The most common signs of porphyria cutanea tarda include fragile and blistering skin on the hands, forearms, and face and discolored urine. Exposure to sunlight can worsen the symptoms, and a history of exposure to certain environmental or medical factors, such as alcohol or estrogen, may be present. However, some patients may not be aware of a familial relationship to the disease, as some carriers of the genetic mutation do not experience symptoms.

Additionally, some patients may not have any known exposure to inducing factors, and childhood-onset may indicate a familial form of the disease. Clinically, type I and type II porphyria cutanea tarda present similar symptoms, and the distinction between the two types is not essential for managing the disease. However, understanding the underlying etiology of the condition can be helpful for patient counseling and for identifying potential risk factors.

In order to differentiate between type I and type II PCT, a detailed medical history from patients, including information about any potential susceptibility factors such as alcohol consumption, smoking, exposure to chemicals, and use of estrogen-containing medications, should be obtained. Evidence of neurovisceral symptoms can also help distinguish PCT from other types of porphyria.

A family history of the disease is typically not informative, but a thorough medication history can help rule out drug-induced eruptions. Photosensitivity causes skin damage when exposed to the sun, resulting in blisters, vesicles, and bullae on areas such as the hands, forearms, neck, face, and feet. This can lead to scarring and small bumps filled with keratin on the affected areas. It is often not immediately apparent that sun exposure is causing these skin issues, as the symptoms may not appear until later.

Physical Examination

PCT is characterized by the formation of vesicles, skin blisters, bullae, and augmented fragility of the skin, which can later resolve and leave behind hyper- and hypopigmented scars, milia (small yellowish-white keratin-filled papules), and contractures mimicking the skin findings of scleroderma, leading to the mislabeling of this phenomenon as pseudoscleroderma.

Scarring alopecia on the scalp can cause diffuse hair loss, and pigment changes ranging from blue to purplish brown can be seen in the facial, orbital, or orbital malar regions. An erythematous suffusion similar to polycythemia vera can also appear on sun-exposed areas. A non-virilizing type of hypertrichosis around the temple, cheeks, and forearms is seen in women.

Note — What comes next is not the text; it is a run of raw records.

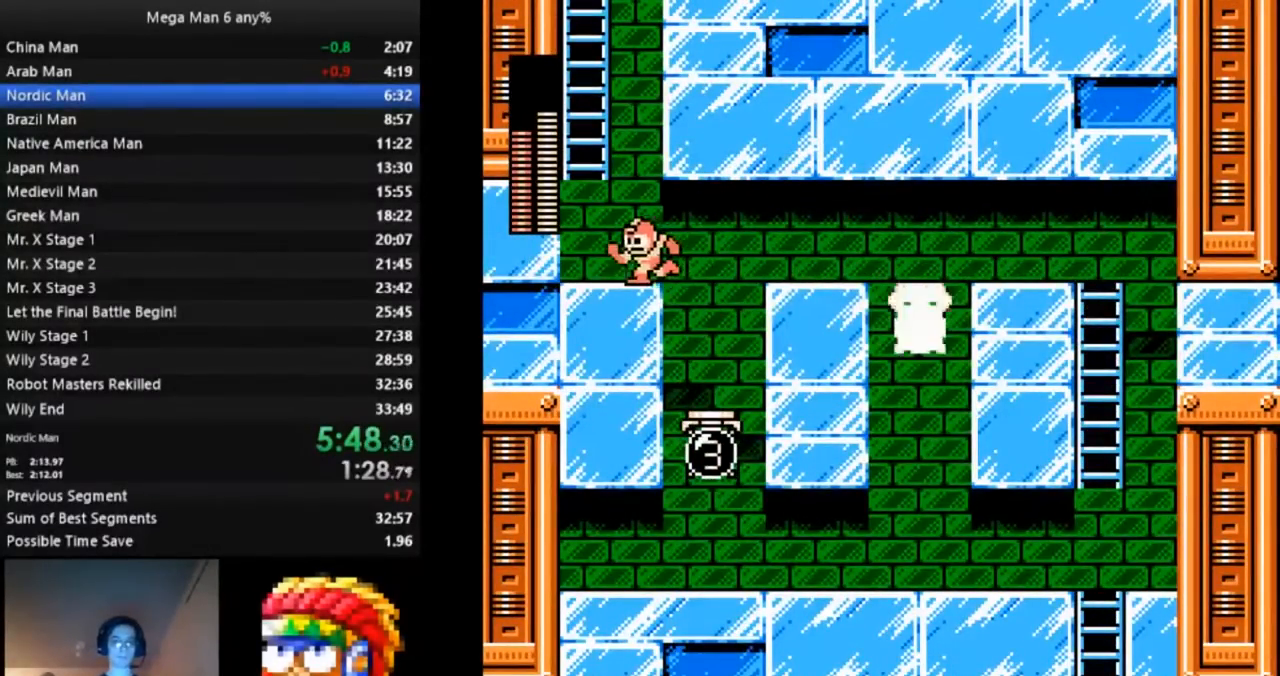
{"dt_ms": 500, "buttons": ["DPAD_UP", "DPAD_LEFT"]}
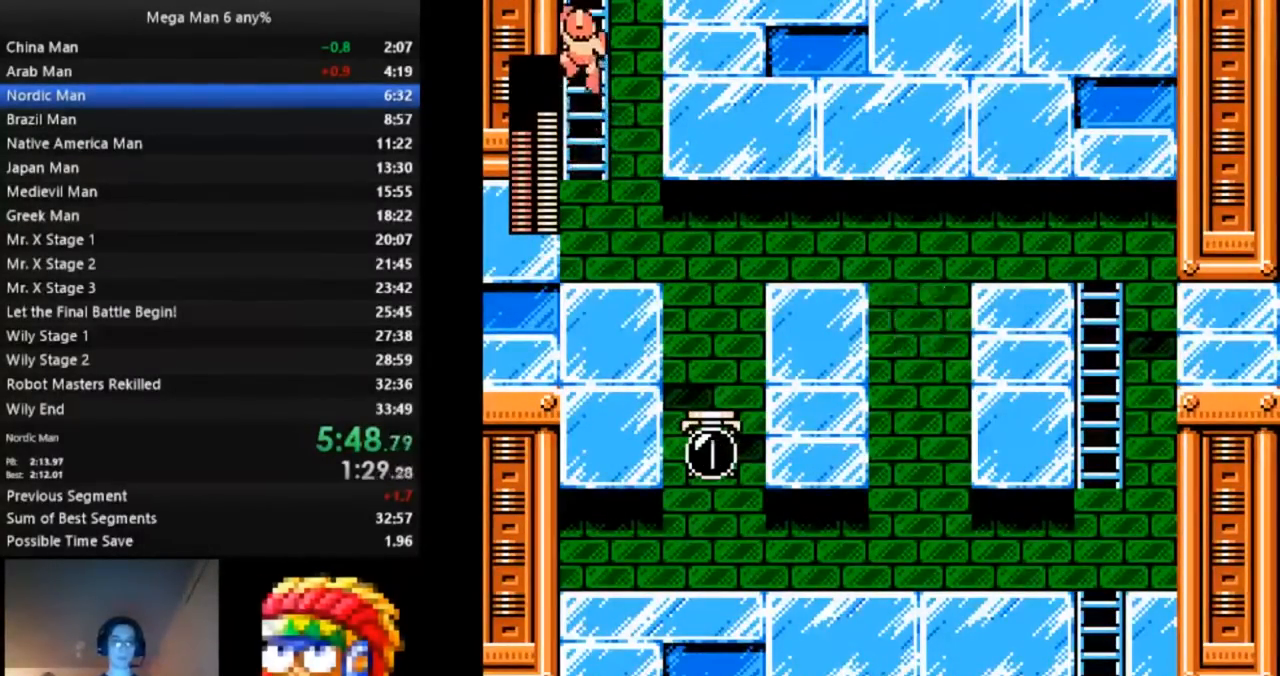
{"dt_ms": 1000, "buttons": ["DPAD_UP", "DPAD_RIGHT"]}
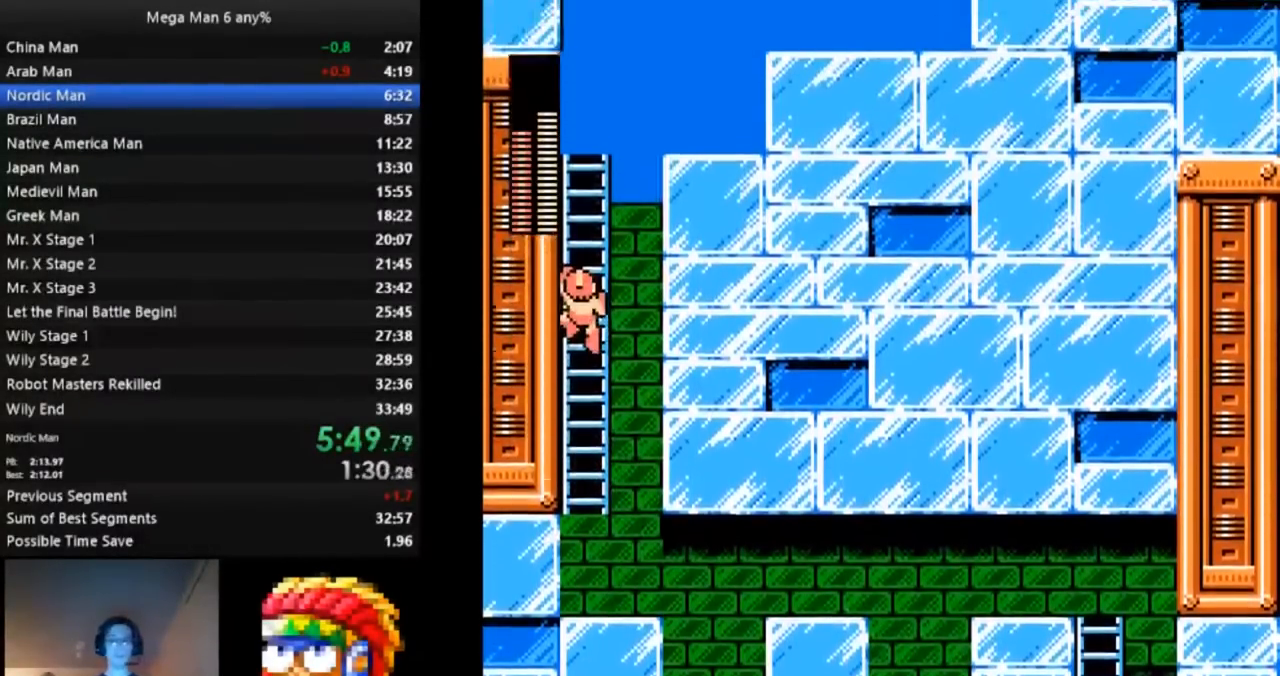
{"dt_ms": 500, "buttons": ["DPAD_UP", "DPAD_RIGHT"]}
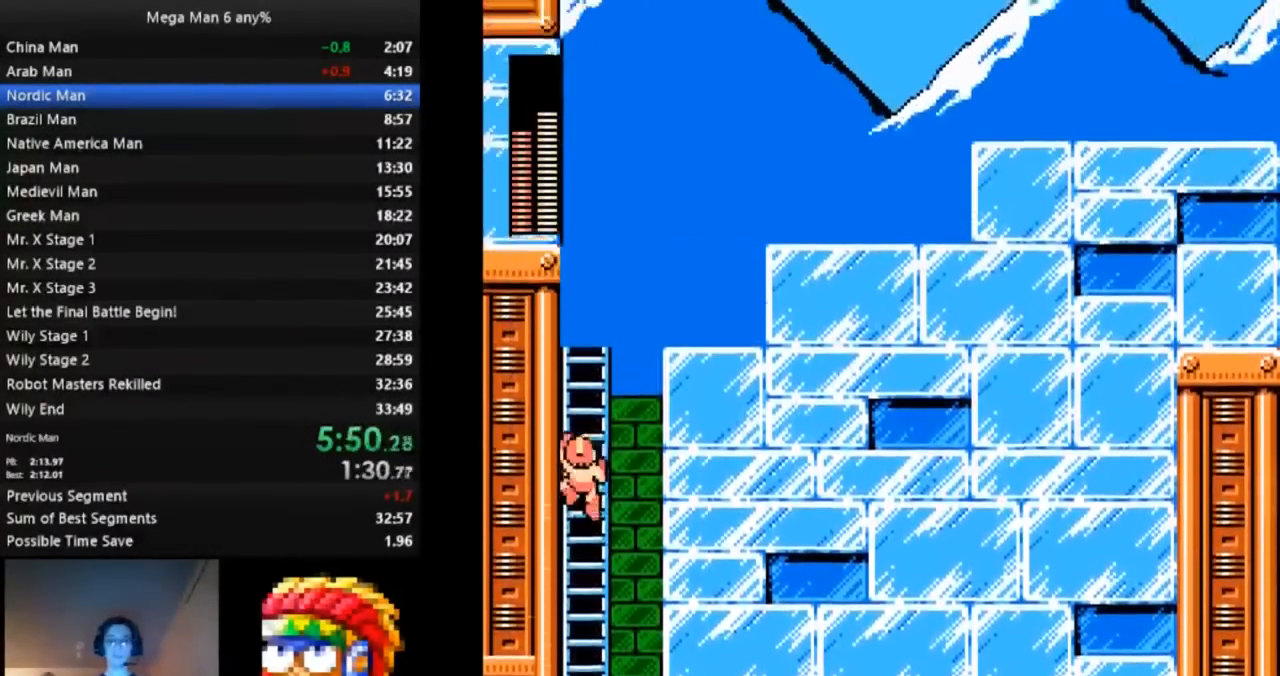
{"dt_ms": 500, "buttons": ["DPAD_UP", "DPAD_RIGHT"]}
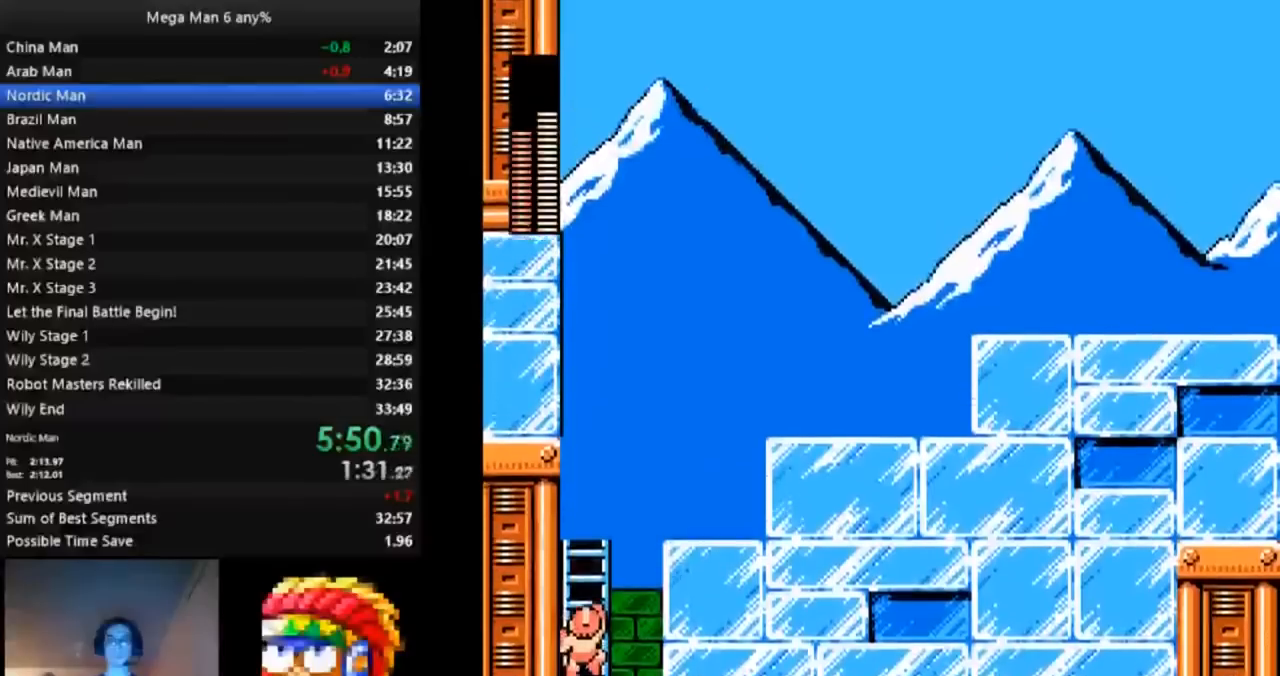
{"dt_ms": 500, "buttons": ["DPAD_UP", "DPAD_RIGHT"]}
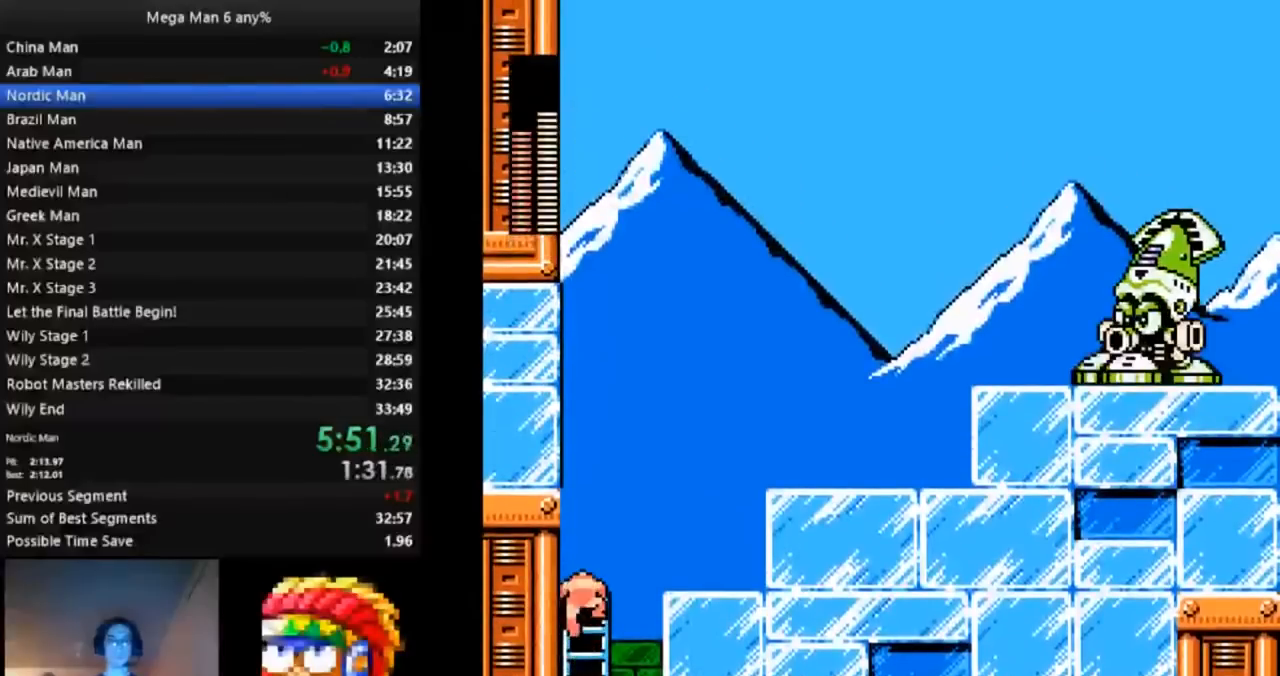
{"dt_ms": 500, "buttons": ["A", "DPAD_RIGHT"]}
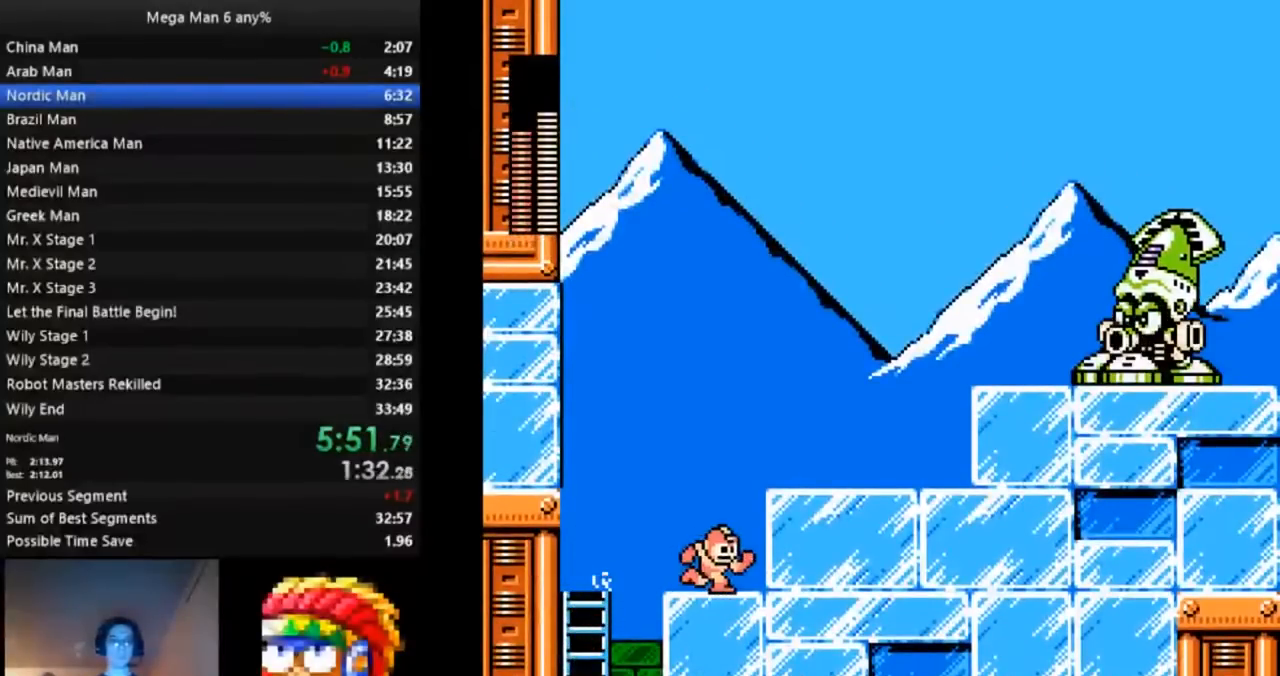
{"dt_ms": 500, "buttons": ["A", "DPAD_RIGHT"]}
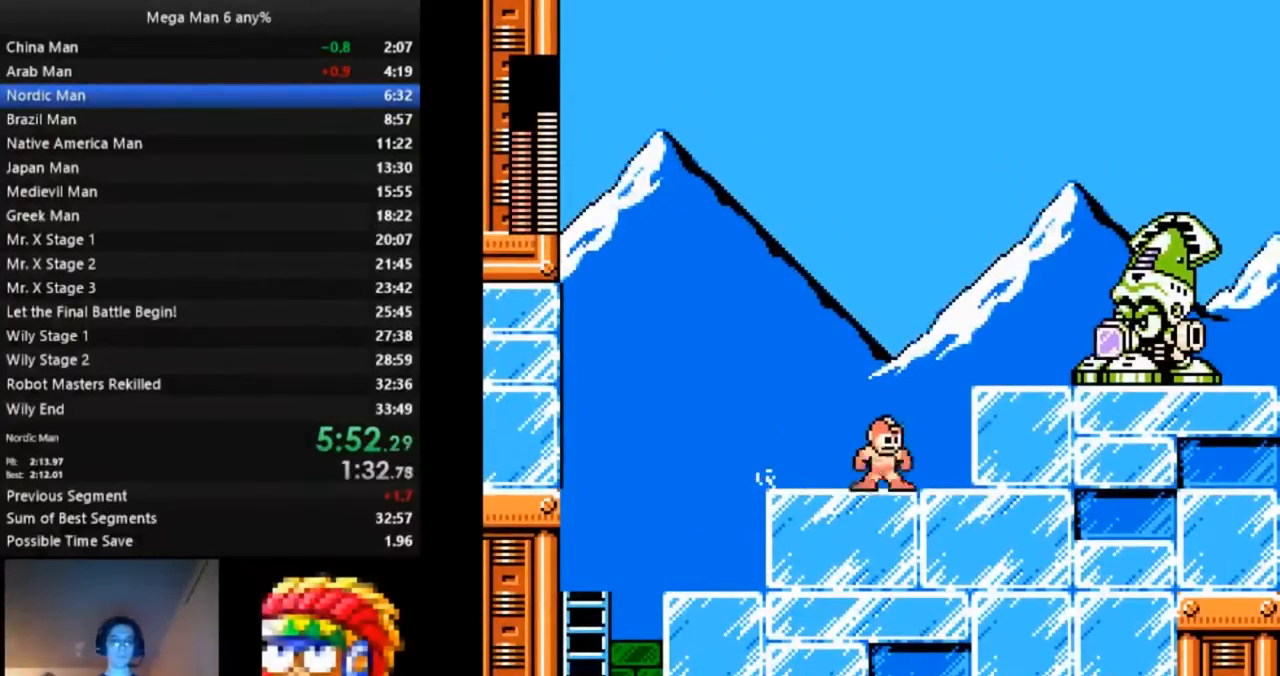
{"dt_ms": 500, "buttons": ["B", "DPAD_DOWN", "DPAD_RIGHT"], "events": [[217, "B", "down"], [267, "B", "up"], [333, "B", "down"], [417, "A", "up"], [417, "B", "up"], [467, "B", "down"], [483, "DPAD_DOWN", "down"]]}
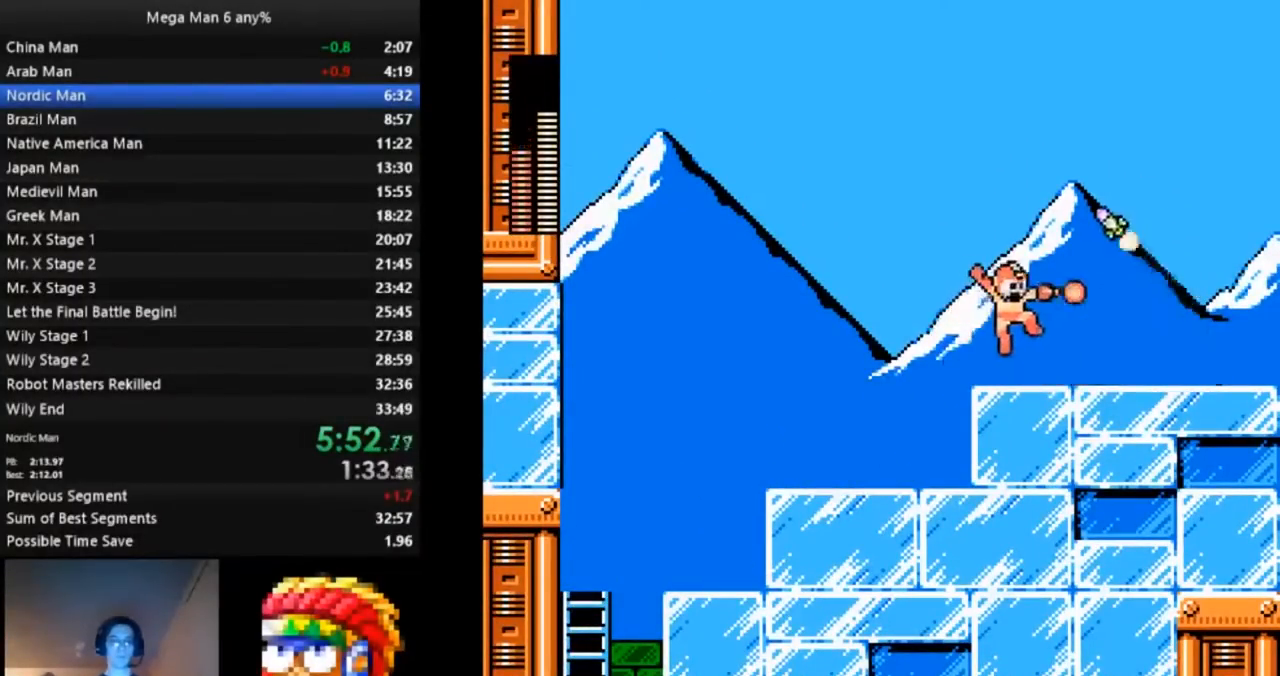
{"dt_ms": 1000, "buttons": []}
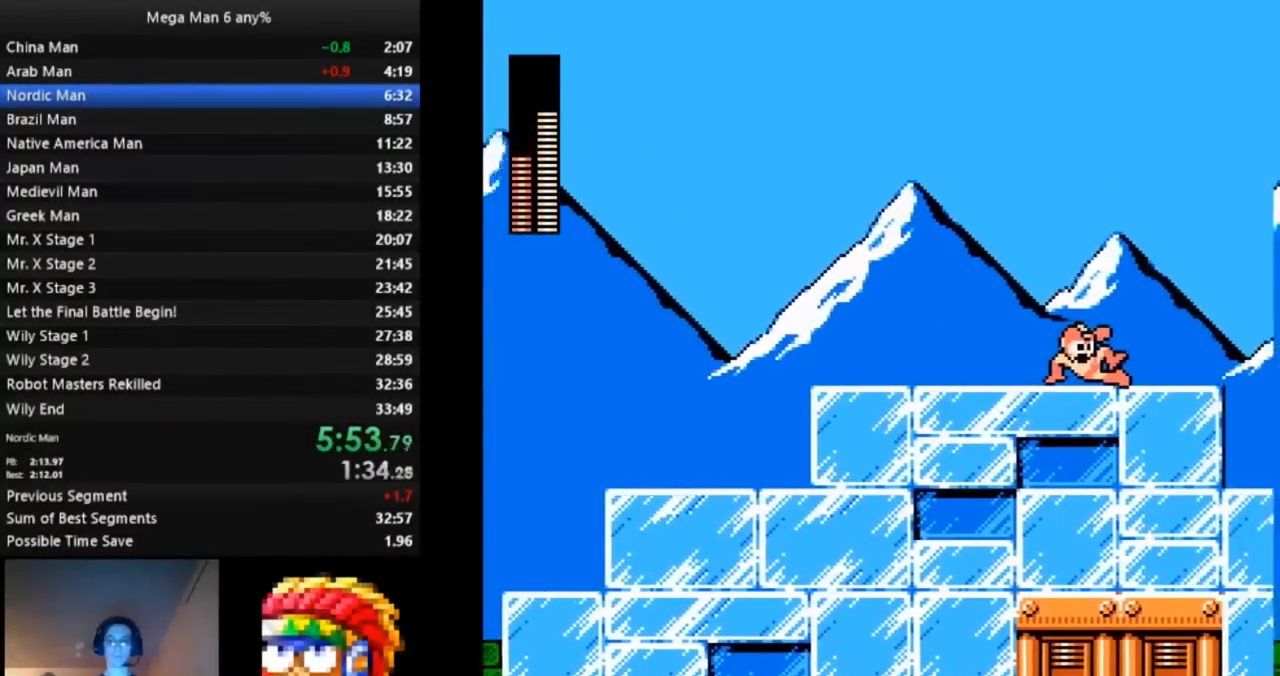
{"dt_ms": 500, "buttons": [], "events": []}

This is sometimes the only physical manifestation in patients. PCT is a delayed blistering photosensitivity, meaning that patients may not associate sun exposure with their skin lesions, which arise from minor trauma and can sometimes get infected and cause intense pain and inflammation.

Differential Diagnoses

  • Bullous Disease of Dialysis
  • Congenital Erythopoietic Porphyria
  • Epidermolysis bullosa acquisita
  • Hereditary corporphyria
  • Hydroa Vacciniforme
  • Polymorphous light eruption
  • Variegate Porphyria

The management of porphyria cutanea tarda (PCT) begins with avoiding triggers and risk factors that can worsen the condition. The most significant of these is exposure to sunlight, as the wavelengths that activate porphyrins are within the 400-410 nm range. To minimize sun exposure, it is recommended to use titanium dioxide or zinc oxide-containing sunscreens and protective clothing.

Additionally, keeping affected skin areas clean and hygienic can help prevent skin infections and relieve associated pain with oral pain relievers. Other lifestyle changes to be avoided include alcohol consumption, smoking, estrogen therapy, and excessive iron intake. The most commonly used treatments for PCT are phlebotomy and hydroxychloroquine.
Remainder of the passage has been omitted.